I am a firm advocate of listening to my body. That's not to say that I whine and moan about every little bump, frazzle or pain. I don't.
Nor do I go running to the doctor at every sneeze. I have, however, learned to know what is significant and what isn't, and if I am not sure, then I need to ask a doc.
I know I have mentioned the muscle pain that I have had for the last year and a half. About a month ago, the pain changed location and got worse. Much worse.
You have to understand, I have a high tolerance for pain. In fact, I delivered my daughter without anesthesia. When I had my complete oophrectomy and hysterectomy, I took over the counter acetaminophen....and not a lot of it.
This pain that I experience when I moved in particular ways literally caused my eyes to water. In water aerobics, I almost passed out it was so severe. I had just been to the oncologist, and he had said that I would have a pet scan in January.
Well, with the pain escalating so and being so severe, I was actually hobbling around, I decided to ask him if I might have it earlier. My reasoning was that if it WAS cancer, then I would rather know about it now so I could start earlier trying to get everything settled out. I also thought that if there was a reason that having it earlier would cause problems, either with insurance or as a problem in my care (too much radiation?), then he would tell me and we could figure out what to do from there.
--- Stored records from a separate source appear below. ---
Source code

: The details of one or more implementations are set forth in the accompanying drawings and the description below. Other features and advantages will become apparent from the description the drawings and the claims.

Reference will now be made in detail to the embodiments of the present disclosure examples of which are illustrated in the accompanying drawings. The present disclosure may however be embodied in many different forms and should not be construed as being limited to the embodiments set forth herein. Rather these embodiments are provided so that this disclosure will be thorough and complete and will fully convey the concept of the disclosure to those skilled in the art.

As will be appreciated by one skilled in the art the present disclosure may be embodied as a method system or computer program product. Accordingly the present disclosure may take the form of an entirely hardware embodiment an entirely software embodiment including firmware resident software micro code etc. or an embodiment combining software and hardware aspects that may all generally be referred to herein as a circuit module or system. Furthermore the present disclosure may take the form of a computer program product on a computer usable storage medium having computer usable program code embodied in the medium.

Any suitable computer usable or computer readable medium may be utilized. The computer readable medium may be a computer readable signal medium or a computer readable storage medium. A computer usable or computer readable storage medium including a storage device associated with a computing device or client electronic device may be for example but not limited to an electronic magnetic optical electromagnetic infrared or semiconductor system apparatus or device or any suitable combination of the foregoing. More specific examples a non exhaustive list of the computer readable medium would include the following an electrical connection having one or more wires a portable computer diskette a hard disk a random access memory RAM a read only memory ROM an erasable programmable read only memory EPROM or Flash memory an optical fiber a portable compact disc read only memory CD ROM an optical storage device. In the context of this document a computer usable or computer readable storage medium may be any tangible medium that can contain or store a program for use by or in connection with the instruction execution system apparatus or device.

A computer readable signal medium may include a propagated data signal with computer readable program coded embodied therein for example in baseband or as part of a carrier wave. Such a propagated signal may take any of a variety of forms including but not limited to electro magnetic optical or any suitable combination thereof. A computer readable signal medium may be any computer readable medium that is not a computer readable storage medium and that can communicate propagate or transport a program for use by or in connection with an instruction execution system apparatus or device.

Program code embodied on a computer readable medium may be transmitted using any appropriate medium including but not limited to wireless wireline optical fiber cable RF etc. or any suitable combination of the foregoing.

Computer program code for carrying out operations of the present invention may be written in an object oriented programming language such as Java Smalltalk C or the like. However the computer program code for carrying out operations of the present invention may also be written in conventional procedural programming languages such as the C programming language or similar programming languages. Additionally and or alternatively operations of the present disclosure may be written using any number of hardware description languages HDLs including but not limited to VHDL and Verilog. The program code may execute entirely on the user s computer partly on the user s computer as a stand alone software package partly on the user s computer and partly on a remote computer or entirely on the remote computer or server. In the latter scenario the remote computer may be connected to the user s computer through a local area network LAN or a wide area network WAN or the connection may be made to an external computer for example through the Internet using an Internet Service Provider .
So, two days before I left for a 12 day visit to my family in Montana (by way of Washington state), I had a P.E.T. scan. Usually, it takes about a week for the reports to get back. My oncologist called me and left a message that he was going to try to talk to me the next day and that "it wasn't as bad as we thought, but it was sort of complicated."
Complicated???!!!! I called the office and left my cell phone number. He called the next day....only to have the cell phone drop it as I answered (if the wind blows the wrong direction in my parents house you are apt to do this....there isn't a lot of coverage when there are so few people to the acre). I was disgusted as he was calling from his office phone and if you redialed the origin number, you got a recording saying the office was closed.
Fortunately, he was able to get me on the second try and I vaulted upstairs (as best I could) so I wouldn't lose the call. It turns out I have a hairline fracture on the pelvis in the area of the original cancer and radiation. There is no clear sign of cancer returning (which isn't to say it isn't there necessarily), but the "complication" is that we have no idea whether the bone will heal or if it does, how well and how quickly it will heal.
He will put me on an I.V. to strengthen the bone. I'll go in and get it once a month. I did this in the past when they couldn't see what was going on, but three years ago they removed my port...so obtaining good veins is rather difficult.
I'm glad to know what it was....and especially happy that I pressed the issue to find out what was really going on. I know now that pushing it and doing exercises at the present time isn't really going to do any good, and may actually prolong the healing as the tendons and muscles which attach to the illiatic crest flex the bone and cause the hairline to move...and THAT's what hurt.
I gimp around...I walk slowly and using a shovel to plant the bulbs and finish putting the garden to bed for winter is out. I have to be careful as if I ignore it and walk too much, I pay for it in discomfort the next day.
So... I'm grateful that it is what it is....and it gives me all sorts of openings for being a pain in the derriere, and answering questions like "How to you put a cast on that?" Well...there is an expression about having your ummm . . . hindquarters . . . in a sling....but I'm not there yet. Or am I?